▸ **Extracted records**
-- Opening Marker --

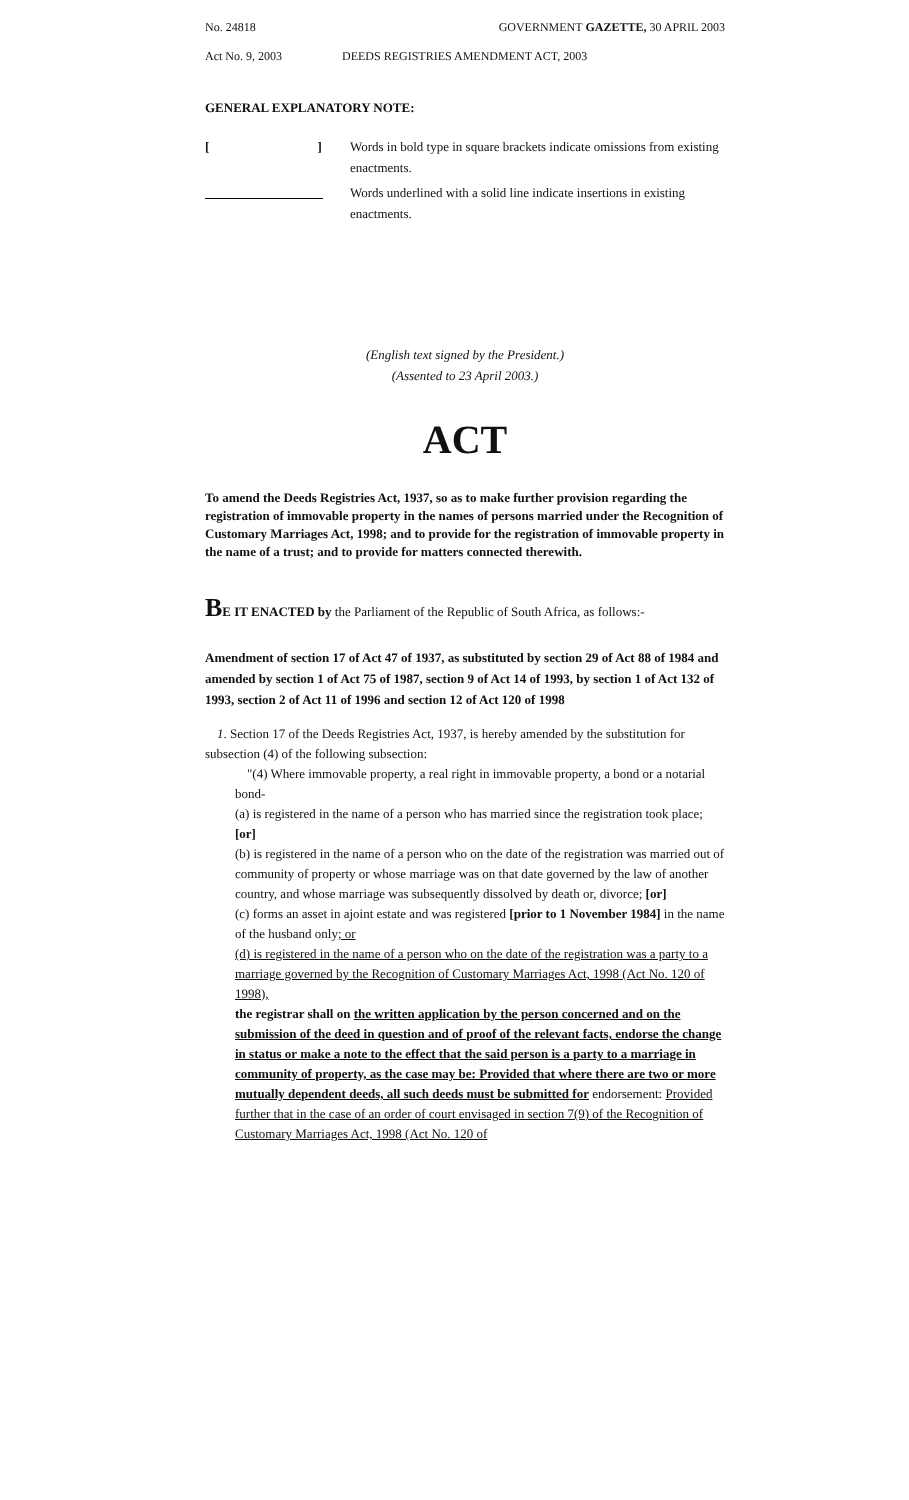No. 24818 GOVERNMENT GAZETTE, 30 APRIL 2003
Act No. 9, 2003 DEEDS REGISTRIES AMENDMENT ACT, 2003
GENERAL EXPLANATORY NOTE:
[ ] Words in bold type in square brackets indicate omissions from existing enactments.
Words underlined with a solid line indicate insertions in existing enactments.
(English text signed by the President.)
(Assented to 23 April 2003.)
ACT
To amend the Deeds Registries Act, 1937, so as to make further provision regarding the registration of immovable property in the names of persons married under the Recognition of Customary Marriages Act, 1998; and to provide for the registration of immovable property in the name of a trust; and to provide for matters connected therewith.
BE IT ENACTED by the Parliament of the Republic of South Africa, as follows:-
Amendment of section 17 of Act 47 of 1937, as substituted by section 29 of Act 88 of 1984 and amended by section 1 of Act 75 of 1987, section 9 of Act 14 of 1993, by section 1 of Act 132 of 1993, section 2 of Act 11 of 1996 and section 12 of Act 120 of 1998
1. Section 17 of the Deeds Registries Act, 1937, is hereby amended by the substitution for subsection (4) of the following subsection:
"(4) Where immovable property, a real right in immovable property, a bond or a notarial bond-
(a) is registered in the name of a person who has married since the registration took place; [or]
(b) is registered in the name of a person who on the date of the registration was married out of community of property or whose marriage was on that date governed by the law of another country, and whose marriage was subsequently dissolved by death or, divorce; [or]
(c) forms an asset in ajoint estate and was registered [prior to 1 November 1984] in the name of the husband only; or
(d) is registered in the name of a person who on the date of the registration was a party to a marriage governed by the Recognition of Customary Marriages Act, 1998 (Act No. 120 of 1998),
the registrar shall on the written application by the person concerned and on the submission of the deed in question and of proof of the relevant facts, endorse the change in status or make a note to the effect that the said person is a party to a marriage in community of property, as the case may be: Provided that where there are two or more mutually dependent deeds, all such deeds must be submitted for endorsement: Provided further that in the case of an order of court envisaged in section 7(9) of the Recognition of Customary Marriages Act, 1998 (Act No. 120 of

-- Closing Marker --
-- Opening Marker --

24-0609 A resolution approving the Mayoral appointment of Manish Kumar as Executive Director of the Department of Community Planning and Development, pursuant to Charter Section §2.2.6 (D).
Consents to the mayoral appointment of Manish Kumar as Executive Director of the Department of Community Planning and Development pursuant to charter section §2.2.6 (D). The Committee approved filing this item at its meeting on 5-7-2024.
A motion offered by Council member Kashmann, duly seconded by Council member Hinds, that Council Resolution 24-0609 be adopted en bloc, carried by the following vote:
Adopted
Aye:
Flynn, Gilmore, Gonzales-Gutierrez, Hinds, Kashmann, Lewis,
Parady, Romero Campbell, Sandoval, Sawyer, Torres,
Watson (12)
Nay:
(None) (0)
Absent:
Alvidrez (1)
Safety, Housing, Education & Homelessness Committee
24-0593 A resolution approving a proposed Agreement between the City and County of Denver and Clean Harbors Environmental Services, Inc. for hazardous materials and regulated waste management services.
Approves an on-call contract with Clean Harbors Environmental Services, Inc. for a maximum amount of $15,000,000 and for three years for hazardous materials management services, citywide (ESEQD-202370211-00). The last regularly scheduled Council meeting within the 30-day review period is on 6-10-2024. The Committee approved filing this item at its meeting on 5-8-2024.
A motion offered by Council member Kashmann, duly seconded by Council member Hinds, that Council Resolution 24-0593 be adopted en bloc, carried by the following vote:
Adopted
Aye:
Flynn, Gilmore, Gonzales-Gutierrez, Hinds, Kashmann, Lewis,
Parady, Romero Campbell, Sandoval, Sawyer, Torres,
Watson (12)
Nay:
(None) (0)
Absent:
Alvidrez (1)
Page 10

-- Closing Marker --

▸ **What you need to do**
When a line in the material includes the word "motion", copy it out.

▸ **Output below**
A motion offered by Council member Kashmann, duly seconded by Council member Hinds, that Council Resolution 24-0609 be adopted en bloc, carried by the following vote:
A motion offered by Council member Kashmann, duly seconded by Council member Hinds, that Council Resolution 24-0593 be adopted en bloc, carried by the following vote:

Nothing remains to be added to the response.